The Modern Dignity of an Uncontacted Tribe

The documentary Piripkura explores the resolve of indigenous people who persist in the forests of Brazil despite shifting circumstance.

Essay in The Atlantic, 1 January, 2019

By some estimates, there are more than 100 “uncontacted tribes” in Brazil, mostly in the western reaches of the Amazon rainforest. These are indigenous peoples who live beyond the direct control, and sometimes knowledge, of the Brazilian state. Their groups vary in size but are, in many cases, quite small. Researchers from funai—the Brazilian government agency that upholds indigenous rights—released footage in July of a single man who continues to live on his 8,000 hectare territory by himself. Dubbed “the Man of the Hole” for his practice of digging deep pits, he is the sole survivor of a tiny tribe attacked by ranchers in the 1990s. Little is known about the man himself: not his name, or the name of his vanished people, or the language he speaks. He avoids contact with outsiders, insisting on leading his solitary life in the forest in which he plants vegetables, forages, hunts, and manages to survive.
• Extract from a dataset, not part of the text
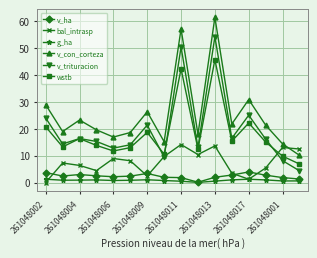

Which series has the widest spread of values?

v_con_corteza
That he can live in this way is a measure both of his fortitude and of the effect of Brazilian laws that protect his territory from economic development. Approximately 13 percent of Brazil’s land area is reserved for indigenous peoples, including huge swaths of the Amazon rainforest. Without those regulations, farmers, ranchers, loggers, and miners would gobble up the land. funai sent a team to film the Man of the Hole not out of curiosity, but out of necessity; the agency needed proof that he was alive and healthy to renew the protections around his territory.